The future of intergovernmentalism

Many Europeans are hoping that the (presumed) victory of Francois Hollande in Sunday’s presidential election in France will be the start of a new, less austerity-obsessed approach to Europe’s current crisis. But change in the Elysee will not address an equally important development in recent years — the declining role of community institutions in favour of intergovernmental decision-making dominated by a de facto directoire of big states. (For discussion of this challenge, see “The worrying inevitability of intergovernmentalism” by Olaf Cramme, director of the Policy Network.)

The adoption of the Lisbon Treaty in place of the failed Constitutional Treaty has provided a firm basis in EU law for what had previously been a behavioural development, argues Nicole Scicluna in the May 2012 issue of JCMS. Some member states are now reportedly considering the creation of a ‘super president’ merging the roles of the Commission president with those of the newly-created Council president, undoubtedly to the advantage of the Council.

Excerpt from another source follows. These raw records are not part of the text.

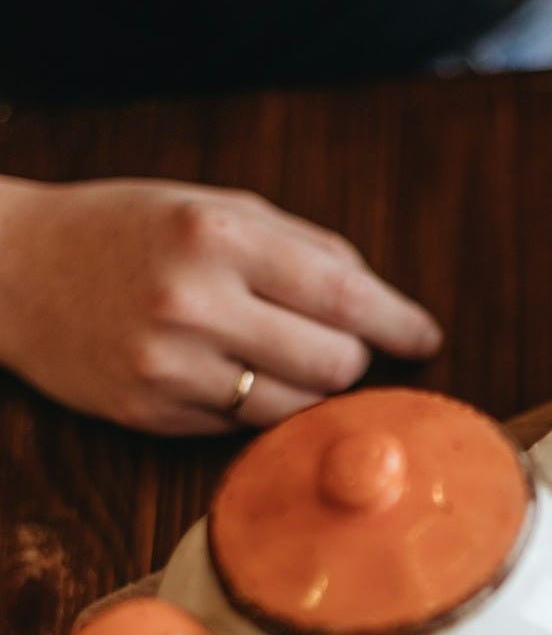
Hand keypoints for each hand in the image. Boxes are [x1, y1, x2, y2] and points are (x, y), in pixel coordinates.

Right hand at [0, 177, 441, 432]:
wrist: (13, 268)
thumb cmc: (127, 229)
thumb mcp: (213, 207)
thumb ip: (303, 245)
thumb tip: (380, 299)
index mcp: (216, 237)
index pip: (343, 293)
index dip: (398, 321)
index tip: (427, 336)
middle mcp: (193, 302)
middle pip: (333, 363)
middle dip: (351, 357)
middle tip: (335, 341)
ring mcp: (167, 365)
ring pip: (295, 406)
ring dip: (309, 387)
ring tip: (278, 355)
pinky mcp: (150, 413)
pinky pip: (242, 427)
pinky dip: (256, 406)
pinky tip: (227, 371)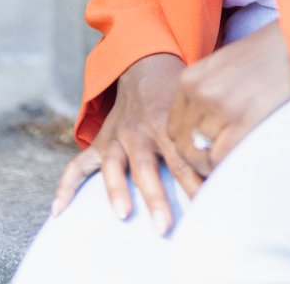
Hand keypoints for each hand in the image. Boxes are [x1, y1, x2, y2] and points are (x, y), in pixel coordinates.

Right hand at [51, 53, 202, 233]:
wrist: (147, 64)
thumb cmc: (177, 93)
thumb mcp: (193, 105)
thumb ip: (204, 132)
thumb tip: (230, 162)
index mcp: (166, 121)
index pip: (181, 159)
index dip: (193, 183)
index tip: (204, 205)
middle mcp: (139, 130)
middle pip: (147, 168)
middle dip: (156, 197)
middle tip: (164, 225)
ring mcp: (116, 137)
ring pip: (113, 166)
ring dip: (116, 191)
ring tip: (122, 214)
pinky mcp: (101, 142)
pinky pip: (78, 166)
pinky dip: (66, 188)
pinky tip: (59, 211)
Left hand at [167, 20, 289, 176]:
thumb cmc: (264, 56)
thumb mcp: (221, 68)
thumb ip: (205, 95)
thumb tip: (200, 134)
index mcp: (190, 78)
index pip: (173, 128)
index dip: (189, 144)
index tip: (207, 149)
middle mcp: (199, 91)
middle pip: (182, 144)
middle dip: (198, 159)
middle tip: (219, 161)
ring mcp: (220, 105)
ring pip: (200, 155)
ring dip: (213, 164)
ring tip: (232, 160)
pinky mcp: (243, 119)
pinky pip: (220, 158)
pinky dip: (226, 166)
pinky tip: (240, 158)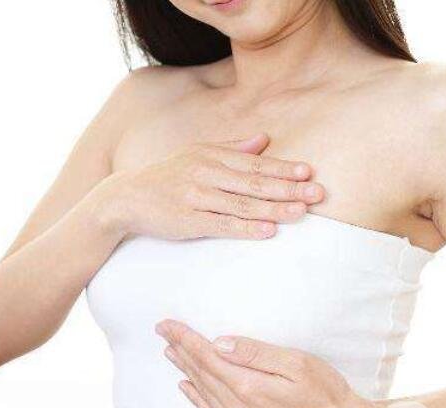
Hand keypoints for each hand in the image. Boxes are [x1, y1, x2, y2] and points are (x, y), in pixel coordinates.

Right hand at [97, 133, 324, 240]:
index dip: (283, 168)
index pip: (254, 163)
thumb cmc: (169, 176)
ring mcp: (197, 197)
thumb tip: (264, 139)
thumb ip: (232, 148)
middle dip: (288, 188)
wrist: (127, 197)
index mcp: (212, 156)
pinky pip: (222, 225)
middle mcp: (206, 173)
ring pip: (242, 204)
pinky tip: (268, 231)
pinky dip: (246, 228)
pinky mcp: (188, 221)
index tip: (308, 172)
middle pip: (254, 182)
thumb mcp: (198, 154)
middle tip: (318, 193)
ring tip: (301, 212)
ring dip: (274, 209)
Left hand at [156, 320, 380, 407]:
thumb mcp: (296, 363)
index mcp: (250, 388)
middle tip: (164, 333)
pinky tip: (189, 390)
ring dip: (186, 372)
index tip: (167, 326)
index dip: (185, 339)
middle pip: (202, 374)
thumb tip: (220, 344)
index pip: (207, 357)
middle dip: (181, 350)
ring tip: (171, 354)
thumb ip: (254, 353)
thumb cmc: (326, 394)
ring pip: (205, 394)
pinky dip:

This trend  is worrying from an Irish perspective because the community method of decision-making, including the autonomy of the Commission and Parliament, has always been seen as a guarantee that small states’ interests would not be overlooked.

But the alternative to intergovernmentalist directoires cannot be a simple re-empowerment of the Commission and Parliament, which both suffer in their own ways from a serious lack of democratic accountability. Unless the community institutions and the Council are made more democratically accountable, European publics will rightfully demand that their national governments assert themselves ever more forcefully at the European level, with all the negative consequences this would entail for Europe in general and small states in particular.